** DATASET EXTRACT follows **

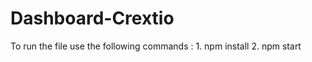 # Dashboard-Crextio

To run the file use the following commands :
       1. npm install
       2. npm start
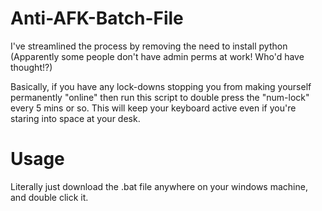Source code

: # Anti-AFK-Batch-File
I've streamlined the process by removing the need to install python (Apparently some people don't have admin perms at work! Who'd have thought!?)

Basically, if you have any lock-downs stopping you from making yourself permanently "online" then run this script to double press the "num-lock" every 5 mins or so.  This will keep your keyboard active even if you're staring into space at your desk.

# Usage

Literally just download the .bat file anywhere on your windows machine, and double click it.
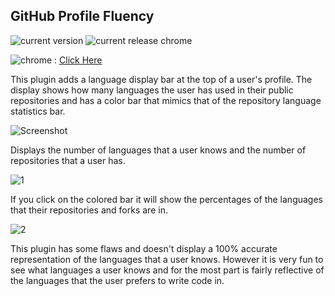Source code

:## GitHub Profile Fluency


![current version](https://img.shields.io/badge/build-0.0.1-green.svg)
![current release chrome](https://img.shields.io/badge/chrome-1.6.0-green.svg)

![chrome](https://img.shields.io/badge/-Chrome-blue.svg) : [Click Here](https://chrome.google.com/webstore/detail/github-profile-fluency/ebehmeojfclfifngmnfedkbakddbecja)

This plugin adds a language display bar at the top of a user's profile. The display shows how many languages the user 
has used in their public repositories and has a color bar that mimics that of the repository language statistics bar.

![Screenshot](http://i.imgur.com/YeRw83M.png)

Displays the number of languages that a user knows and the number of repositories that a user has.

![1](http://i.imgur.com/Lmf0Fzx.png)

If you click on the colored bar it will show the percentages of the languages that their repositories and forks are in.

![2](http://i.imgur.com/jKJdVjK.png)

This plugin has some flaws and doesn't display a 100% accurate representation of the languages that a user knows. However it is very fun to see what languages a user knows and for the most part is fairly reflective of the languages that the user prefers to write code in.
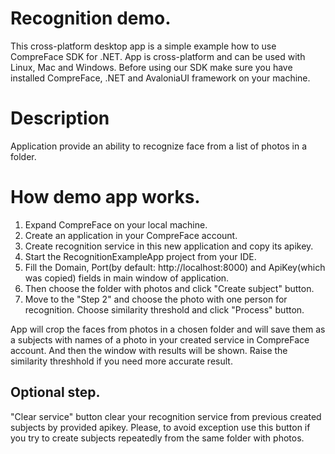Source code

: # Recognition demo.
This cross-platform desktop app is a simple example how to use CompreFace SDK for .NET. App is cross-platform and can be used with Linux, Mac and Windows. 
Before using our SDK make sure you have installed CompreFace, .NET and AvaloniaUI framework on your machine.

# Description
Application provide an ability to recognize face from a list of photos in a folder.

# How demo app works.
1. Expand CompreFace on your local machine.
2. Create an application in your CompreFace account.
3. Create recognition service in this new application and copy its apikey.
4. Start the RecognitionExampleApp project from your IDE.
5. Fill the Domain, Port(by default: http://localhost:8000) and ApiKey(which was copied) fields in main window of application.
6. Then choose the folder with photos and click "Create subject" button.
7. Move to the "Step 2" and choose the photo with one person for recognition. Choose similarity threshold and click "Process" button.

App will crop the faces from photos in a chosen folder and will save them as a subjects with names of a photo in your created service in CompreFace account. And then the window with results will be shown. Raise the similarity threshhold if you need more accurate result.

## Optional step.
"Clear service" button clear your recognition service from previous created subjects by provided apikey. Please, to avoid exception use this button if you try to create subjects repeatedly from the same folder with photos.
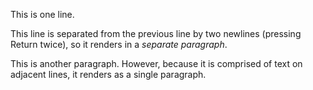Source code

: This is one line.

This line is separated from the previous line by two newlines (pressing Return twice), so it renders in a  *separate paragraph*.

This is another paragraph.
However, because it is comprised
of text on adjacent lines,
it renders as a single paragraph.
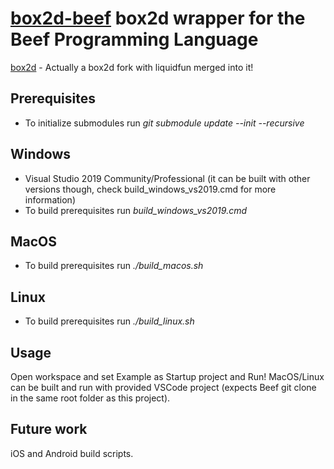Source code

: # [box2d-beef](https://github.com/jazzbre/box2d-beef) box2d wrapper for the Beef Programming Language

[box2d](https://github.com/jazzbre/box2d) - Actually a box2d fork with liquidfun merged into it!

## Prerequisites
- To initialize submodules run *git submodule update --init --recursive*

## Windows
- Visual Studio 2019 Community/Professional (it can be built with other versions though, check build_windows_vs2019.cmd for more information)
- To build prerequisites run *build_windows_vs2019.cmd*

## MacOS
- To build prerequisites run *./build_macos.sh*

## Linux
- To build prerequisites run *./build_linux.sh*


## Usage
Open workspace and set Example as Startup project and Run!
MacOS/Linux can be built and run with provided VSCode project (expects Beef git clone in the same root folder as this project).


## Future work
iOS and Android build scripts.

** End of DATASET EXTRACT **

# [BRIEF]
With the images excluded, reproduce the data above precisely as written.

# [RESPONSE TO THE EXERCISE]
 # Dashboard-Crextio

To run the file use the following commands :
       1. npm install
       2. npm start
Source code

: # Anti-AFK-Batch-File
I've streamlined the process by removing the need to install python (Apparently some people don't have admin perms at work! Who'd have thought!?)

Basically, if you have any lock-downs stopping you from making yourself permanently "online" then run this script to double press the "num-lock" every 5 mins or so.  This will keep your keyboard active even if you're staring into space at your desk.

# Usage

Literally just download the .bat file anywhere on your windows machine, and double click it.
Source code

:## GitHub Profile Fluency


![current version](https://img.shields.io/badge/build-0.0.1-green.svg)
![current release chrome](https://img.shields.io/badge/chrome-1.6.0-green.svg)

![chrome](https://img.shields.io/badge/-Chrome-blue.svg) : [Click Here](https://chrome.google.com/webstore/detail/github-profile-fluency/ebehmeojfclfifngmnfedkbakddbecja)

This plugin adds a language display bar at the top of a user's profile. The display shows how many languages the user 
has used in their public repositories and has a color bar that mimics that of the repository language statistics bar.

![Screenshot](http://i.imgur.com/YeRw83M.png)

Displays the number of languages that a user knows and the number of repositories that a user has.

![1](http://i.imgur.com/Lmf0Fzx.png)

If you click on the colored bar it will show the percentages of the languages that their repositories and forks are in.

![2](http://i.imgur.com/jKJdVjK.png)

This plugin has some flaws and doesn't display a 100% accurate representation of the languages that a user knows. However it is very fun to see what languages a user knows and for the most part is fairly reflective of the languages that the user prefers to write code in.
Source code

: # Recognition demo.
This cross-platform desktop app is a simple example how to use CompreFace SDK for .NET. App is cross-platform and can be used with Linux, Mac and Windows. 
Before using our SDK make sure you have installed CompreFace, .NET and AvaloniaUI framework on your machine.

# Description
Application provide an ability to recognize face from a list of photos in a folder.

# How demo app works.
1. Expand CompreFace on your local machine.
2. Create an application in your CompreFace account.
3. Create recognition service in this new application and copy its apikey.
4. Start the RecognitionExampleApp project from your IDE.
5. Fill the Domain, Port(by default: http://localhost:8000) and ApiKey(which was copied) fields in main window of application.
6. Then choose the folder with photos and click "Create subject" button.
7. Move to the "Step 2" and choose the photo with one person for recognition. Choose similarity threshold and click "Process" button.

App will crop the faces from photos in a chosen folder and will save them as a subjects with names of a photo in your created service in CompreFace account. And then the window with results will be shown. Raise the similarity threshhold if you need more accurate result.

## Optional step.
"Clear service" button clear your recognition service from previous created subjects by provided apikey. Please, to avoid exception use this button if you try to create subjects repeatedly from the same folder with photos.
Source code

: This is one line.

This line is separated from the previous line by two newlines (pressing Return twice), so it renders in a  *separate paragraph*.

This is another paragraph.
However, because it is comprised
of text on adjacent lines,
it renders as a single paragraph.
Source code

: # [box2d-beef](https://github.com/jazzbre/box2d-beef) box2d wrapper for the Beef Programming Language

[box2d](https://github.com/jazzbre/box2d) - Actually a box2d fork with liquidfun merged into it!

## Prerequisites
- To initialize submodules run *git submodule update --init --recursive*

## Windows
- Visual Studio 2019 Community/Professional (it can be built with other versions though, check build_windows_vs2019.cmd for more information)
- To build prerequisites run *build_windows_vs2019.cmd*

## MacOS
- To build prerequisites run *./build_macos.sh*

## Linux
- To build prerequisites run *./build_linux.sh*


## Usage
Open workspace and set Example as Startup project and Run!
MacOS/Linux can be built and run with provided VSCode project (expects Beef git clone in the same root folder as this project).


## Future work
iOS and Android build scripts.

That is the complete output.